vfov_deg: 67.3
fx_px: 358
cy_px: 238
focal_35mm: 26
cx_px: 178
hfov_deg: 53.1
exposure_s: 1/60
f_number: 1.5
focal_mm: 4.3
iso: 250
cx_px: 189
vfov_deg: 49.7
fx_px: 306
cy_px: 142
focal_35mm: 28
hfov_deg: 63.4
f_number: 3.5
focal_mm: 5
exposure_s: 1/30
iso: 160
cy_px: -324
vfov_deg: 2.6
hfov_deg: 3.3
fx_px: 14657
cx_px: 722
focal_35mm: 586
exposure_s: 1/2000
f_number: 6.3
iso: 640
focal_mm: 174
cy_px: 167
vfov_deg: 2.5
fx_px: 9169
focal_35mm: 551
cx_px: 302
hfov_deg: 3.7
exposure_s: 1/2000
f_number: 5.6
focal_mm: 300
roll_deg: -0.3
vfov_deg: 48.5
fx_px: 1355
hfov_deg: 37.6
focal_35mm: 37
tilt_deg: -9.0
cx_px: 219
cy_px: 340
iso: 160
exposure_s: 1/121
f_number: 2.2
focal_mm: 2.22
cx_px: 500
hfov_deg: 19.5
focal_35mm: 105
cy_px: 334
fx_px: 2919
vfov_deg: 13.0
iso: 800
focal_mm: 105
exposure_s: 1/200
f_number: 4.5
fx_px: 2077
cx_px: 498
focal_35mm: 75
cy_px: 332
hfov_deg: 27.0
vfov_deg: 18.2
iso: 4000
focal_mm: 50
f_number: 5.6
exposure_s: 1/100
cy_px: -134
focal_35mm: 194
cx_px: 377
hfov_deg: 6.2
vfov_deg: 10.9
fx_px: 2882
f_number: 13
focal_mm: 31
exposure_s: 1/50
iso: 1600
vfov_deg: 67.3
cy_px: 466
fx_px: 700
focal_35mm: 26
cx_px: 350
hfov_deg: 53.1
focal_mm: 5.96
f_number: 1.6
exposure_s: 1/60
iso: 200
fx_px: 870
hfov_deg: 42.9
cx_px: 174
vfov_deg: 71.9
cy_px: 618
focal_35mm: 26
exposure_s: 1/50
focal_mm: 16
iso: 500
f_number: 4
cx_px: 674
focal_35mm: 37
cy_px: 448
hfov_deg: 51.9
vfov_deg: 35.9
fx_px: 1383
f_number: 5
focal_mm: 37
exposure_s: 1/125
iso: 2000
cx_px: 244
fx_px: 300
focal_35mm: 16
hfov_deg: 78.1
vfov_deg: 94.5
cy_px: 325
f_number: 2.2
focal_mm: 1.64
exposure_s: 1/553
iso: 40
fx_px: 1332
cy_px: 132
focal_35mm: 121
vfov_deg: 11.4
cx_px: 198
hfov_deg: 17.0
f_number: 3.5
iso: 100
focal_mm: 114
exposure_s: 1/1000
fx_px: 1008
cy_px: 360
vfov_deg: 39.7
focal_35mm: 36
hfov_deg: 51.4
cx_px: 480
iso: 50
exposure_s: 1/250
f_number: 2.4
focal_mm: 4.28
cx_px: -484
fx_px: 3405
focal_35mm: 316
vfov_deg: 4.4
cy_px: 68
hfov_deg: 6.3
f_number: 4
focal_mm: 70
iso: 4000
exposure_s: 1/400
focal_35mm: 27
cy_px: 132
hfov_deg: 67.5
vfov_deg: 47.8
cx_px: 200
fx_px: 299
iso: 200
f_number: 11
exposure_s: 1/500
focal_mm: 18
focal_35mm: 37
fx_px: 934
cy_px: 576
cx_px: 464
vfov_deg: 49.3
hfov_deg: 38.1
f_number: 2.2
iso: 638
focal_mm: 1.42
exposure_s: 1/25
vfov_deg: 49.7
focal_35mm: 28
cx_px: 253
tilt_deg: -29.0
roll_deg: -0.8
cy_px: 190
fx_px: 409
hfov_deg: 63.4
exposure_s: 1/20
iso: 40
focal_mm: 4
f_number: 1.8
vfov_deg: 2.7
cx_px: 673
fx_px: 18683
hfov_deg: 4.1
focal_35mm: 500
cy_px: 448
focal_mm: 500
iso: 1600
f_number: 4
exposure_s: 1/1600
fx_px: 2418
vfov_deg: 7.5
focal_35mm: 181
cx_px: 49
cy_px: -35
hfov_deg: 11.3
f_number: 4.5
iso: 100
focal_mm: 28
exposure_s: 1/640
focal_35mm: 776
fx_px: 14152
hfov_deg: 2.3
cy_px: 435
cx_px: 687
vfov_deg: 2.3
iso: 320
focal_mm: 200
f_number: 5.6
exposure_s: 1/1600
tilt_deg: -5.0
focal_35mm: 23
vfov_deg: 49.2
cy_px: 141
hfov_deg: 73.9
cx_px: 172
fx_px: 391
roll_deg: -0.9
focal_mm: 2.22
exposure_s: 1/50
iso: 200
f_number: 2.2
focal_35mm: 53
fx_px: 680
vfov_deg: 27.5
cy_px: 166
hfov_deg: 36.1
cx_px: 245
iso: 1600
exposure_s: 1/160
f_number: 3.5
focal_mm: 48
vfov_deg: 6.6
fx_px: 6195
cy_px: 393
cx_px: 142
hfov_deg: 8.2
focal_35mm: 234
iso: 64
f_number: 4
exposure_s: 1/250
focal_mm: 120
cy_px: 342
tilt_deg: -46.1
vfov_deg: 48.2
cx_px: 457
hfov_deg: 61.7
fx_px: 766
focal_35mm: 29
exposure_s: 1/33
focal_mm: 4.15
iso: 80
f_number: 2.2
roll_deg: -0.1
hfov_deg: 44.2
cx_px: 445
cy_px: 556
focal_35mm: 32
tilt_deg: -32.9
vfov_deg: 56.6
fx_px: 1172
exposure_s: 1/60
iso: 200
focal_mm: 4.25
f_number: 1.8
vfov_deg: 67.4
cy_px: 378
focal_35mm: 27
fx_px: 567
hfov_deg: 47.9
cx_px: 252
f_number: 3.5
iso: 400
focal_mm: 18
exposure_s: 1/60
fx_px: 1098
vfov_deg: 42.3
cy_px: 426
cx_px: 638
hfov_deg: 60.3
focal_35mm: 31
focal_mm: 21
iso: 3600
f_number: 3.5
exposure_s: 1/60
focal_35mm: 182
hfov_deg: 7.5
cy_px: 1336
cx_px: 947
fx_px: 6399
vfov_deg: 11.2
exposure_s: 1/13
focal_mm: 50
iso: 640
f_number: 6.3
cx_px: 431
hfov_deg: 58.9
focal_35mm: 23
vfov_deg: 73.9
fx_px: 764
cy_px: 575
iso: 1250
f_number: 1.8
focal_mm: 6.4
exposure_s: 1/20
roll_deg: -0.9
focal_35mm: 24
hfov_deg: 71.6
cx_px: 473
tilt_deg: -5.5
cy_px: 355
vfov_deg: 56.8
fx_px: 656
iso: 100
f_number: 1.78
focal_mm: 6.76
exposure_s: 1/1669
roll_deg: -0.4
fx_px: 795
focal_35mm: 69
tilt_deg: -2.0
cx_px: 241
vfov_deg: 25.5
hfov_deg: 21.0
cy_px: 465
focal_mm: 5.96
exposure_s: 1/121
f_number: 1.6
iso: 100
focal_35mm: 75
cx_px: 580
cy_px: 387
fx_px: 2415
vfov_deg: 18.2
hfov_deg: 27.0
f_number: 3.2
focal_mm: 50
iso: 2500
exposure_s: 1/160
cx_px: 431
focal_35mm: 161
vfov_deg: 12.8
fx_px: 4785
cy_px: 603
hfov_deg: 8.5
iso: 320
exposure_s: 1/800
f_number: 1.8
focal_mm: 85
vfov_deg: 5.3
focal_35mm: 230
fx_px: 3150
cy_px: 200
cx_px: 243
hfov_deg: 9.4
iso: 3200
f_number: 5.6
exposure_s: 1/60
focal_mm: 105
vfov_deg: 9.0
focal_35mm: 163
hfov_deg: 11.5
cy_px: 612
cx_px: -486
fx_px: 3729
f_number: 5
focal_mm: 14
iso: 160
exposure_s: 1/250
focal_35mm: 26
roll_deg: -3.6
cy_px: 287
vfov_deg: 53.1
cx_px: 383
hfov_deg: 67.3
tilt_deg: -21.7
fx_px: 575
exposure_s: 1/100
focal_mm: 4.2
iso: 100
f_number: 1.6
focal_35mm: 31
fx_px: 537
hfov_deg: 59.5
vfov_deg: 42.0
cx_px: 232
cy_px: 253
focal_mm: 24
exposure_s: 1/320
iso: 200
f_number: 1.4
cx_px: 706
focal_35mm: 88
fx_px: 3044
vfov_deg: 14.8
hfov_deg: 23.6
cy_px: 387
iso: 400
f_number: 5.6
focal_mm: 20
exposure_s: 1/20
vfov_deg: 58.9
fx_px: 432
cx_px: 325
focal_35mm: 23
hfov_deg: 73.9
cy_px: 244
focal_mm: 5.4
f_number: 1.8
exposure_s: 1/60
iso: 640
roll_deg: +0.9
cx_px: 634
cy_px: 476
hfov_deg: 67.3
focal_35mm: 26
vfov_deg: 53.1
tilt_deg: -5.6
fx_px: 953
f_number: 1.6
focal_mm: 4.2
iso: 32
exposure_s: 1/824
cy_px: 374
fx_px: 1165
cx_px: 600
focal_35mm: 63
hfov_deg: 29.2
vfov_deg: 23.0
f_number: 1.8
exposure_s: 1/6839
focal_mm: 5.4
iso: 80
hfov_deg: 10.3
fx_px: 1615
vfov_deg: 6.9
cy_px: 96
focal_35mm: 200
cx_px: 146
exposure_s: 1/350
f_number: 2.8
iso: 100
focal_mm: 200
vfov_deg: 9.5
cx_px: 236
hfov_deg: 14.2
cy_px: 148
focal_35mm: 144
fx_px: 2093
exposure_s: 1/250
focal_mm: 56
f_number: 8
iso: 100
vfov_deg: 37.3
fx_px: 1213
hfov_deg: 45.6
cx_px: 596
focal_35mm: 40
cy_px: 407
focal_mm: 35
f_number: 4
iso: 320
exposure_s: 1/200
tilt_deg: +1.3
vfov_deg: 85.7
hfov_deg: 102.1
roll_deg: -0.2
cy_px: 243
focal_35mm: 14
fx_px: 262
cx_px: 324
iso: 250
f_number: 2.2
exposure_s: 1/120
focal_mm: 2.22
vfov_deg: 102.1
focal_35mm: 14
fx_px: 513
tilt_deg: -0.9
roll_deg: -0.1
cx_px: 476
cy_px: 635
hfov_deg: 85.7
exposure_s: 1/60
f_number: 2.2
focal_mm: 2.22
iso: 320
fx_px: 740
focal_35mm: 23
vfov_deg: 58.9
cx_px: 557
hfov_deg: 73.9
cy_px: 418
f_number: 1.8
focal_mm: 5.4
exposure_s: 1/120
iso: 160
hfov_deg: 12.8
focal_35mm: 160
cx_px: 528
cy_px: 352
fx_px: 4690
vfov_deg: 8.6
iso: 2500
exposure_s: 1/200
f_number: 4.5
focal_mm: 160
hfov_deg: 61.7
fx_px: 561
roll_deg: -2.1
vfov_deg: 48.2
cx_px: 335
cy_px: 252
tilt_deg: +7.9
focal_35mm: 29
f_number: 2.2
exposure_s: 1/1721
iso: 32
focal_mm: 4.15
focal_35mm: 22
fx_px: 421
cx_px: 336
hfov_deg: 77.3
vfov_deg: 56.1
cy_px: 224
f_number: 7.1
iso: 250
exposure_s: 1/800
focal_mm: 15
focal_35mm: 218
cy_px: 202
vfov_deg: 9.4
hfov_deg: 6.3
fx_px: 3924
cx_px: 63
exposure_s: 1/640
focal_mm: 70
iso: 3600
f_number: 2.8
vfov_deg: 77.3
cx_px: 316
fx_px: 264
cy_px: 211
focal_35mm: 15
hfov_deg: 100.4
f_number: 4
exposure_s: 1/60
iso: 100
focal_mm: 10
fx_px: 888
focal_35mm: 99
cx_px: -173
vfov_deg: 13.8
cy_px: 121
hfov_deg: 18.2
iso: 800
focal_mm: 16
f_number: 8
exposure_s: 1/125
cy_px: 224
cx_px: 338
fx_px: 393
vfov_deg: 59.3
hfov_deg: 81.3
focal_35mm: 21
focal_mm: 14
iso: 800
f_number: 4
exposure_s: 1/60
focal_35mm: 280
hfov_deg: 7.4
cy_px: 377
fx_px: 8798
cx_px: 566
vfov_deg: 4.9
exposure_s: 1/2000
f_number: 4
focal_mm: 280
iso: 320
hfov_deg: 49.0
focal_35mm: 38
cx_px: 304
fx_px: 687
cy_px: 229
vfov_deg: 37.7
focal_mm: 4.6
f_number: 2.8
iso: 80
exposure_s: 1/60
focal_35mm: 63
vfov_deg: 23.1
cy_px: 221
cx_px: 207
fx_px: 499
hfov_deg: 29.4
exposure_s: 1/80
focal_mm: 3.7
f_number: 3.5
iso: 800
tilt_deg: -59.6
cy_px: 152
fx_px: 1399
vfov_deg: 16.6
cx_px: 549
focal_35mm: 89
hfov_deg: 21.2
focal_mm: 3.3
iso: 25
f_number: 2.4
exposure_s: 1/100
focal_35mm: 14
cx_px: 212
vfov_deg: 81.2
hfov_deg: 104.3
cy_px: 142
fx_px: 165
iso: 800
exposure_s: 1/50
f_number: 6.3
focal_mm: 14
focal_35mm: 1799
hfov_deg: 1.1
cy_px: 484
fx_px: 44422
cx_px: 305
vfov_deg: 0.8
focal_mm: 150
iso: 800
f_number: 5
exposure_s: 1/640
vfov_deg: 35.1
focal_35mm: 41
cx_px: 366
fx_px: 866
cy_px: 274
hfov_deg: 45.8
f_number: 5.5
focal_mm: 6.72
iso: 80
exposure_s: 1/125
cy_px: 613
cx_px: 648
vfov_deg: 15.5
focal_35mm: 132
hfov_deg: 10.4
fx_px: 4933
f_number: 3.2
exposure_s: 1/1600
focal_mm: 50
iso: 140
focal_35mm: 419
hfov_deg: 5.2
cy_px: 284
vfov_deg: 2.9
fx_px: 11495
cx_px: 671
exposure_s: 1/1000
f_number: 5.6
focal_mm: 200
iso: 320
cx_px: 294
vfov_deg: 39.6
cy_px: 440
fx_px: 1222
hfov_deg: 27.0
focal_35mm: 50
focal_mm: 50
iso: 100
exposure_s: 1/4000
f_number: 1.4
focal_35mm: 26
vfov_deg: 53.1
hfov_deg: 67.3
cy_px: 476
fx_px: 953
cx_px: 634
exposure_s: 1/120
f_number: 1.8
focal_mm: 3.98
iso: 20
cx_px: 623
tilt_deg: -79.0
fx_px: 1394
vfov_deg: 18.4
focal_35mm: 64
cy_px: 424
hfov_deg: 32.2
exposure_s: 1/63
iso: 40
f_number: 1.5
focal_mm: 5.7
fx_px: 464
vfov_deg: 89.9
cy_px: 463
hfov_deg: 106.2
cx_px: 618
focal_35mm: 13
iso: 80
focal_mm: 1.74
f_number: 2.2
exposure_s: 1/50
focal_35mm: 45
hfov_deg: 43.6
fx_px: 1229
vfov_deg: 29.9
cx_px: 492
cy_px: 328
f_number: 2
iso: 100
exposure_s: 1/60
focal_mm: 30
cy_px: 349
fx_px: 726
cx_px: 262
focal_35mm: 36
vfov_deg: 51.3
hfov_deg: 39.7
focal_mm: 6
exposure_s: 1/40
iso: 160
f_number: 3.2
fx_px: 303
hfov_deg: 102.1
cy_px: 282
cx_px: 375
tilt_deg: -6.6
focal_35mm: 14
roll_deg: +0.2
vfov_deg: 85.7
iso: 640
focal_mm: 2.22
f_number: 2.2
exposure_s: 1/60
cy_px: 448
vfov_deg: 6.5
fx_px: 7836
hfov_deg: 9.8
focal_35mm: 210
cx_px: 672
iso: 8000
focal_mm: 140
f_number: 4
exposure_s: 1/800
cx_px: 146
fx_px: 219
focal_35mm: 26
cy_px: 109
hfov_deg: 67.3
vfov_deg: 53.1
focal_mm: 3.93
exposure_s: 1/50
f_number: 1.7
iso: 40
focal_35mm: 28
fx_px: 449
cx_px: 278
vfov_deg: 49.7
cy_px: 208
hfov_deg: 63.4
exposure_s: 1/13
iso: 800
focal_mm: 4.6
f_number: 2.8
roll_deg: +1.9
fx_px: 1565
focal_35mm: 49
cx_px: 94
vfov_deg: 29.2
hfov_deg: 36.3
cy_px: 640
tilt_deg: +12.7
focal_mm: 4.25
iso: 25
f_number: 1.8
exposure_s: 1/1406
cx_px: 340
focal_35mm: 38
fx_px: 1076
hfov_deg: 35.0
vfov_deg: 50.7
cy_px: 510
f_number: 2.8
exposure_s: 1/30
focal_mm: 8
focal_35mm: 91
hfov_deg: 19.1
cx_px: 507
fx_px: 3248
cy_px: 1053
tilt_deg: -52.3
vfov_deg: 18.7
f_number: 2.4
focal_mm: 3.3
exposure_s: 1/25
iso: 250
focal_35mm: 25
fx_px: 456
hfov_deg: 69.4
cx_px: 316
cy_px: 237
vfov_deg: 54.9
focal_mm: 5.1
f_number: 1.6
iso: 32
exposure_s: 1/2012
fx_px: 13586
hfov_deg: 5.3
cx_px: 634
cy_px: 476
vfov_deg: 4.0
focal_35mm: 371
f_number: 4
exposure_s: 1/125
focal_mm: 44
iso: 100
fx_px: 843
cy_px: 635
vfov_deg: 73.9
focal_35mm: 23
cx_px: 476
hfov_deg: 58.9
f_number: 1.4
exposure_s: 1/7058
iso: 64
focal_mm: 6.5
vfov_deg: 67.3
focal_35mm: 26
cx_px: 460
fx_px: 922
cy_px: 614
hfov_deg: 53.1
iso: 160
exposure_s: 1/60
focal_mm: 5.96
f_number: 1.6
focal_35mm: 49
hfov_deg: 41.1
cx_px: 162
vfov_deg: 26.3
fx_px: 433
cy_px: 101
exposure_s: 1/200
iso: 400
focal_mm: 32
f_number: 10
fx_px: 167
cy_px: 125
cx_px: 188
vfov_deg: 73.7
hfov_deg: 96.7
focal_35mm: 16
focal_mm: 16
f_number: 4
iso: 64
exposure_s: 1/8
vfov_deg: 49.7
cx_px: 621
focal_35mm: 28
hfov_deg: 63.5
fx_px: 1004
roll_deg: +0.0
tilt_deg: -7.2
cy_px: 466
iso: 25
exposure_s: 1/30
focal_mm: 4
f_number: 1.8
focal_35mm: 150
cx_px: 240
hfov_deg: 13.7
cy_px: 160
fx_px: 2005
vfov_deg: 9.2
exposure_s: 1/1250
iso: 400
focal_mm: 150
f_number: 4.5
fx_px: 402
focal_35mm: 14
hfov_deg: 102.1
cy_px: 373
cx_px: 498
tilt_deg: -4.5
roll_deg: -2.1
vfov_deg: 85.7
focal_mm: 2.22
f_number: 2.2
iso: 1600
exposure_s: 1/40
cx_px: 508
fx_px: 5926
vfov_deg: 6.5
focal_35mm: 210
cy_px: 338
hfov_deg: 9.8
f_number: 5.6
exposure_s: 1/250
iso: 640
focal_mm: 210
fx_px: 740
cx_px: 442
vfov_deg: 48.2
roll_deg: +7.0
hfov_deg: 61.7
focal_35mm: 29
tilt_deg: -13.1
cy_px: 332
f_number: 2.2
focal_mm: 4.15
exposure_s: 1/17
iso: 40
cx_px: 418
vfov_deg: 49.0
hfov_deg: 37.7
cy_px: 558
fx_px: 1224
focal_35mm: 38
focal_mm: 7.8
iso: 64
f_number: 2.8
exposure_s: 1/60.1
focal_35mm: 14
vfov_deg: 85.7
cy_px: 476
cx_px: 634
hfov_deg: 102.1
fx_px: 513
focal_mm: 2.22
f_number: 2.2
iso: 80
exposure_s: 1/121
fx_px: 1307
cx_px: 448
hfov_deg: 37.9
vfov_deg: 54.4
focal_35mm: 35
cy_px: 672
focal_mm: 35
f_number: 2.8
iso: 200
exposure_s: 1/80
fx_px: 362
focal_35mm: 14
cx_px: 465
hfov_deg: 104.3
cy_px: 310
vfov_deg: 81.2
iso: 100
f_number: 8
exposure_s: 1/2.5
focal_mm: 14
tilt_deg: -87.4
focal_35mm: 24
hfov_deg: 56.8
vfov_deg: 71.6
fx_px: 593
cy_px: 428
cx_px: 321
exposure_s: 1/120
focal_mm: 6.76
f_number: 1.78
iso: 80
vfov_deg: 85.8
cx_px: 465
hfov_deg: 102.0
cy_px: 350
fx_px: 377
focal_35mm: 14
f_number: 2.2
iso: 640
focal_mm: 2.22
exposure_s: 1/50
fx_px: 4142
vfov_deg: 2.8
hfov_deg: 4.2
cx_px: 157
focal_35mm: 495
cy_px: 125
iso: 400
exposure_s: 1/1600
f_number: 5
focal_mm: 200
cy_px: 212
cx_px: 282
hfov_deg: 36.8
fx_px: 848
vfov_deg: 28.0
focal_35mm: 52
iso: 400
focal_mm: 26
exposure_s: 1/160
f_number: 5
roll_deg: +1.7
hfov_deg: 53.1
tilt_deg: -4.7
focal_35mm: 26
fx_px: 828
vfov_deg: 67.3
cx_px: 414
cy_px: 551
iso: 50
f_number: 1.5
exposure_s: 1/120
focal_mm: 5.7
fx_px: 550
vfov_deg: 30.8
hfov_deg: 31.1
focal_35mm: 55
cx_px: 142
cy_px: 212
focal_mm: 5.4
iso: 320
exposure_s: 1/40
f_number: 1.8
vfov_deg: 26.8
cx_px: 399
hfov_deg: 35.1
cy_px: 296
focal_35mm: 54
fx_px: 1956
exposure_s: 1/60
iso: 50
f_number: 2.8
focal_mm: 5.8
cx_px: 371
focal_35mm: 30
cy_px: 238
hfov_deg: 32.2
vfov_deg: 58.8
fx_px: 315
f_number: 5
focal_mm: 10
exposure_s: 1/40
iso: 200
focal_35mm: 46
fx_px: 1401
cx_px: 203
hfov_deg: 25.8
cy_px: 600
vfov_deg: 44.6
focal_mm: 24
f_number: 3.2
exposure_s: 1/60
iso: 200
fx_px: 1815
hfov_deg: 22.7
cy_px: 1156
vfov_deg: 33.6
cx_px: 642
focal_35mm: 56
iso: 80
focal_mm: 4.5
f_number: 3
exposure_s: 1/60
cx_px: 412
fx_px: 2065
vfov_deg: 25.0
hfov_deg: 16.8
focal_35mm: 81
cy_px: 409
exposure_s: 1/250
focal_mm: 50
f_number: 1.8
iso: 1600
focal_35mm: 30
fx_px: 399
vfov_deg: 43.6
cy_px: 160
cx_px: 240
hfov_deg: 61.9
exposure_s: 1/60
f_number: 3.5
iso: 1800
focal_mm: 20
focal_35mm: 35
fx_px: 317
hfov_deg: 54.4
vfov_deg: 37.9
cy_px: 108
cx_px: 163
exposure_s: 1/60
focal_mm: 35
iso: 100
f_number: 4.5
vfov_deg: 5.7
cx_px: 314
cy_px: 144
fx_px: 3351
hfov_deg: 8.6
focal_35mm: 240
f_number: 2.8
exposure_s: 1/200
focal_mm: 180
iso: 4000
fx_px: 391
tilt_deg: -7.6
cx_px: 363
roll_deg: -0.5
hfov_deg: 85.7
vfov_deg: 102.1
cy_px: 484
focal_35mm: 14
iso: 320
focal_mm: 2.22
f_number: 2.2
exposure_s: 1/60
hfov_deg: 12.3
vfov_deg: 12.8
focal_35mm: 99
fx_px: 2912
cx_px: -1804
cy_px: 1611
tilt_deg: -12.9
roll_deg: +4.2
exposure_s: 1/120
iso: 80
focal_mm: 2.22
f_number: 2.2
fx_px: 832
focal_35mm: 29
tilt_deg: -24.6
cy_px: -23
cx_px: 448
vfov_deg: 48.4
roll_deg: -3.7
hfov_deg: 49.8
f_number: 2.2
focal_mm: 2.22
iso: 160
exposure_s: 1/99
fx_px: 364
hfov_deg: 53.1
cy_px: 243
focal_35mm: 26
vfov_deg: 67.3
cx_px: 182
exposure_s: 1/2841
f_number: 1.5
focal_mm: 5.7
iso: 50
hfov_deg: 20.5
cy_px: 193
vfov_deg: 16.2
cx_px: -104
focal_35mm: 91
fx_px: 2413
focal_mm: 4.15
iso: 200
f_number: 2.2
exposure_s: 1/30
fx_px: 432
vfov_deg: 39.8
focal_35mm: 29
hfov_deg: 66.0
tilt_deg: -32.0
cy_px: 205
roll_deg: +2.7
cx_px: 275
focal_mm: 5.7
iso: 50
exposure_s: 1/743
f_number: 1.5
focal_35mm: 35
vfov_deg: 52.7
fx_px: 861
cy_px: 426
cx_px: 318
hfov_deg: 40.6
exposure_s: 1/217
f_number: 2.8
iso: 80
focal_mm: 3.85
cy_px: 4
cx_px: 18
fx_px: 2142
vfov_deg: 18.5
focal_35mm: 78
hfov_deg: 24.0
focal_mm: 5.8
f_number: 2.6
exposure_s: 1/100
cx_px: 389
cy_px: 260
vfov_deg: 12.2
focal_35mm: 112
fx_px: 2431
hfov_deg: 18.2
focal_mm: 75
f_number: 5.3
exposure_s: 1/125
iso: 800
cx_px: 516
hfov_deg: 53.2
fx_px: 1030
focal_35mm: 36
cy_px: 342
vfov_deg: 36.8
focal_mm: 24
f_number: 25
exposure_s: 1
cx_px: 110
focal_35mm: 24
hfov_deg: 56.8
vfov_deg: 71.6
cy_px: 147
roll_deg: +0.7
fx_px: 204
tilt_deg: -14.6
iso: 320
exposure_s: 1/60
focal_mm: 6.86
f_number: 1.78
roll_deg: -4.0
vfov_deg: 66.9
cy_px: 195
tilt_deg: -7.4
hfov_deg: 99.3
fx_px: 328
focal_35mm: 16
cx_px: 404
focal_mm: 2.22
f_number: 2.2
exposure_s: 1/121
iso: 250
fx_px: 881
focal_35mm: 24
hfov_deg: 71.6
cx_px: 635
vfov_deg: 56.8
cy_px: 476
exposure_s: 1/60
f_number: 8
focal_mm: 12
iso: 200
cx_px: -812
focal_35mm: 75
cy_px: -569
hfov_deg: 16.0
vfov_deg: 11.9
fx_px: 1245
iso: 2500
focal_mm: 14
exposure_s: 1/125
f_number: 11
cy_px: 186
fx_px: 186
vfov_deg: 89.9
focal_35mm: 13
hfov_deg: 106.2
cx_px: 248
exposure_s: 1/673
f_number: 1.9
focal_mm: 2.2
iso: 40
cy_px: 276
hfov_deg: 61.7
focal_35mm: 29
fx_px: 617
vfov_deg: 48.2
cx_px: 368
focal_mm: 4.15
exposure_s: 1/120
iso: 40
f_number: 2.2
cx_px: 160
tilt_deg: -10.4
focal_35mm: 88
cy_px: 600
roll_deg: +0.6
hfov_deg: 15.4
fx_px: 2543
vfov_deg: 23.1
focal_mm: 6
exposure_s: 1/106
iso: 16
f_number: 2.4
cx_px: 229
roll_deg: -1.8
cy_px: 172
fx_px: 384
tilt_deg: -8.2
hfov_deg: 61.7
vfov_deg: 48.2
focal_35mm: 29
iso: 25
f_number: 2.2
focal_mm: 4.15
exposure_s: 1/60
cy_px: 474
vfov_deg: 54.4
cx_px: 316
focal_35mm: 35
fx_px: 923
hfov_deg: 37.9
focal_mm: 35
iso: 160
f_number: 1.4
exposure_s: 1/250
★ ★ ★ ★ ★ ★ ★
# [Work to be completed]
What is needed is every line from the beginning of the data up to and including the line with "vfov_deg: 2.5", given again word for word.

# [Your response]
vfov_deg: 67.3
fx_px: 358
cy_px: 238
focal_35mm: 26
cx_px: 178
hfov_deg: 53.1
exposure_s: 1/60
f_number: 1.5
focal_mm: 4.3
iso: 250
cx_px: 189
vfov_deg: 49.7
fx_px: 306
cy_px: 142
focal_35mm: 28
hfov_deg: 63.4
f_number: 3.5
focal_mm: 5
exposure_s: 1/30
iso: 160
cy_px: -324
vfov_deg: 2.6
hfov_deg: 3.3
fx_px: 14657
cx_px: 722
focal_35mm: 586
exposure_s: 1/2000
f_number: 6.3
iso: 640
focal_mm: 174
cy_px: 167
vfov_deg: 2.5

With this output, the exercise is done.